In Andrew Ng's Deep Learning Coursera classes, there's an assignment on trigger word detection (example, not mine: jupyter notebook).
In the assignment, they simply provided the trained model because they claim it took several hours to train using the 4000+ training examples with GPUs.
Instead of just using the provided model, I tried creating my own training examples using their functions, and then training the model from scratch. The raw audio files remain unchanged. There were 2 background files, so I made sure that there were 2000 training examples for each background:
n_train_per_bg = 2000
n_train = len(backgrounds)*n_train_per_bg
orig_X_train = np.empty((n_train, Tx, n_freq))
orig_Y_train = np.empty((n_train, Ty , 1))
for bg in range(len(backgrounds)):
for n in range(n_train_per_bg):
print("bg: {}, n: {}".format(bg, n))
x, y = create_training_example(backgrounds[bg], activates, negatives)
orig_X_train[bg*n_train_per_bg + n, :, :] = x.T
orig_Y_train[bg*n_train_per_bg + n, :, :] = y.T
np.save('./XY_train/orig_X_train.npy', orig_X_train)
np.save('./XY_train/orig_Y_train.npy', orig_Y_train)
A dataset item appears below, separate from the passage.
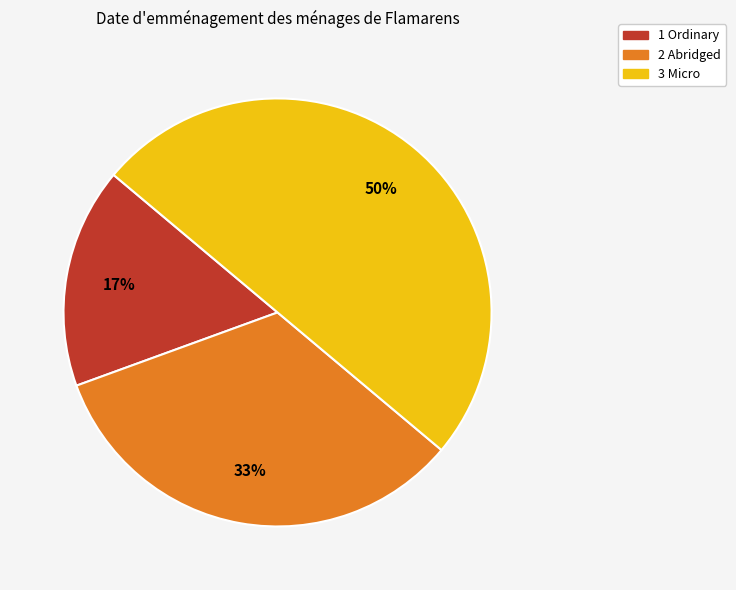

What is the largest slice in the pie chart?

3 Micro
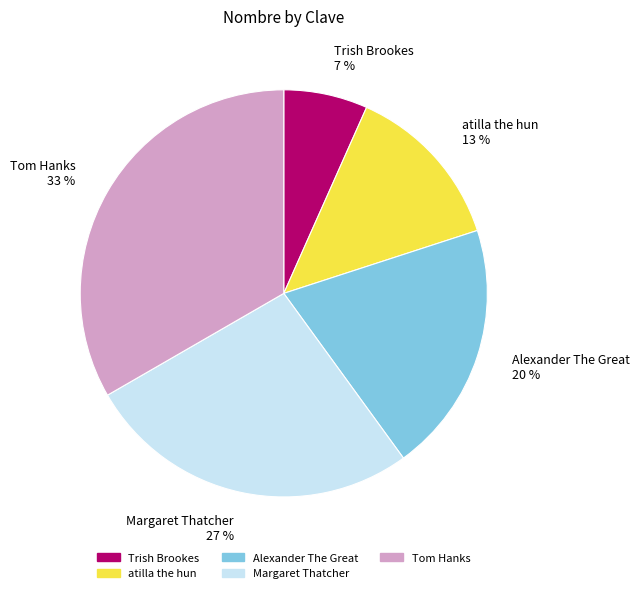

Between Margaret Thatcher and atilla the hun, which is larger?

Margaret Thatcher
However, after running for an hour, the results I got were quite disappointing. One of the later examples in the same exercise shows their properly functioning model displaying a probability spike when the trigger word "activate" is being detected around the 400 mark on the x-axis:
and here's mine, which not only isn't detecting anything, but is simply flatlining!:
The only modifications I made were:
- changing the learning rate for the Adam optimizer from 0.0001 to 0.0010
- setting the
batch_size
to 600
I understand that I probably still need to incorporate many more epochs, but am quite surprised that the output probability would be flat with no change. Am I doing something horribly wrong or do I just have to trust that the model will converge to something that makes more sense?